Amity Shlaes – The Forgotten Man – A New History of the Great Depression

The events of the Great Depression are too relevant to our own time to be evaluated without bias.  Everyone has something at stake.  I hate it when that happens to history, when instead of learning from it, we try to bend it to our will.

In The Forgotten Man, Amity Shlaes picks a side in the fight over the Great Depression, (Roosevelt’s reforms were mostly harmful), and selects perspectives and events that illuminate this angle, but doesn’t seem too eager to shoehorn history into an ideological framework.  My problem with this book is that while individual segments are interesting, the whole lacks focus, like a draft sent off to the publisher because the deadline had arrived.

I want to read the book this could have been, about people like Rexford Tugwell and Wendell Wilkie, about the New Deal reforms and their unintended consequences.  All we get is the notes to that book, a few hundred pages of this and that, and then it’s over.

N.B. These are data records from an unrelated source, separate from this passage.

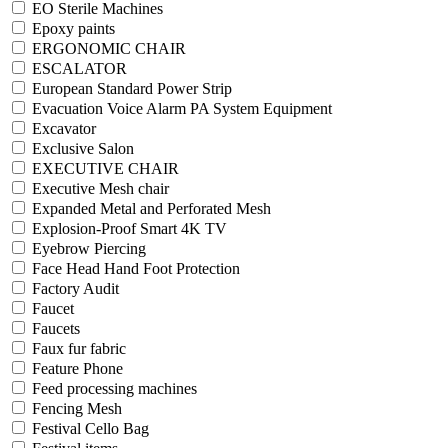
EO Sterile Machines
Epoxy paints
ERGONOMIC CHAIR
ESCALATOR
European Standard Power Strip
Evacuation Voice Alarm PA System Equipment
Excavator
Exclusive Salon
EXECUTIVE CHAIR
Executive Mesh chair
Expanded Metal and Perforated Mesh
Explosion-Proof Smart 4K TV
Eyebrow Piercing
Face Head Hand Foot Protection
Factory Audit
Faucet
Faucets
Faux fur fabric
Feature Phone
Feed processing machines
Fencing Mesh
Festival Cello Bag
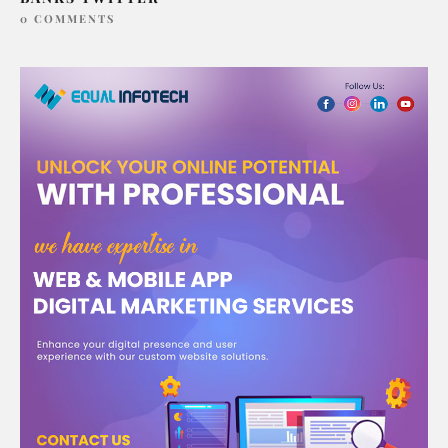
0 COMMENTS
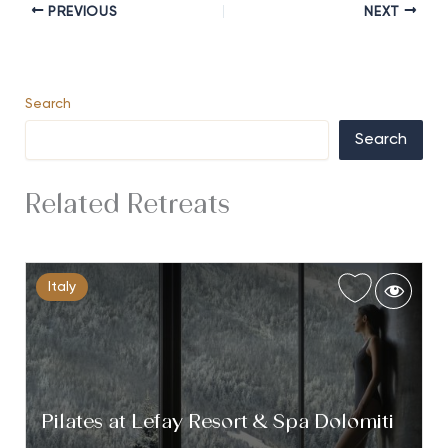
PREVIOUS
NEXT
Search
Search
Related Retreats
Italy
Pilates at Lefay Resort & Spa Dolomiti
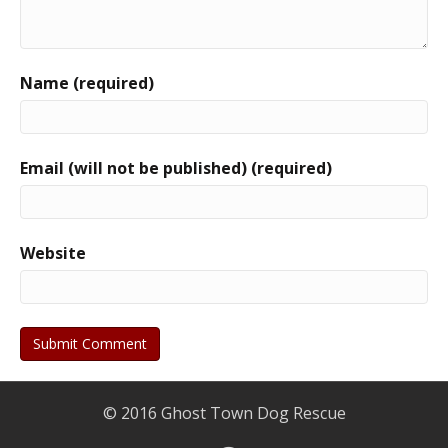
Name (required)
Email (will not be published) (required)
Website
© 2016 Ghost Town Dog Rescue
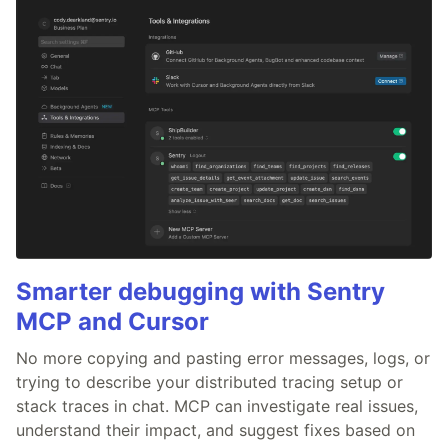
Smarter debugging with Sentry
MCP and Cursor
No more copying and pasting error messages, logs, or
trying to describe your distributed tracing setup or
stack traces in chat. MCP can investigate real issues,
understand their impact, and suggest fixes based on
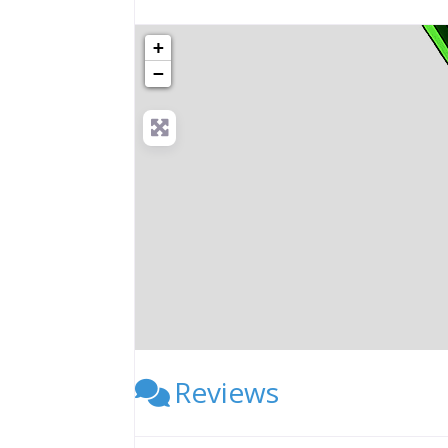
+
−
Reviews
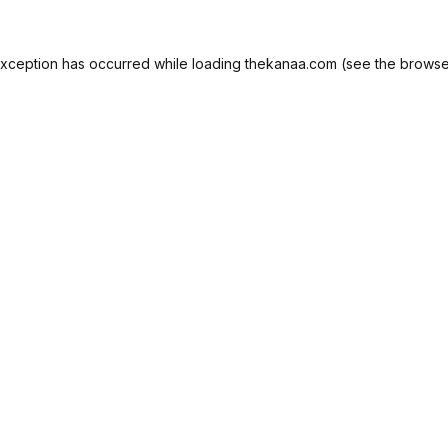
exception has occurred while loading
thekanaa.com
(see the
browse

The book’s selling point is the story behind the title.  Roosevelt’s “forgotten man” was the man who needs and benefits from government schemes.  But he took the phrase from William Graham Sumner, whose “forgotten man” was the man who pays for them. This is the perfect illustration of two opposite approaches to government.  Exploring it would make for a really interesting book.  But with books as with government reforms, the result does not always match the intention.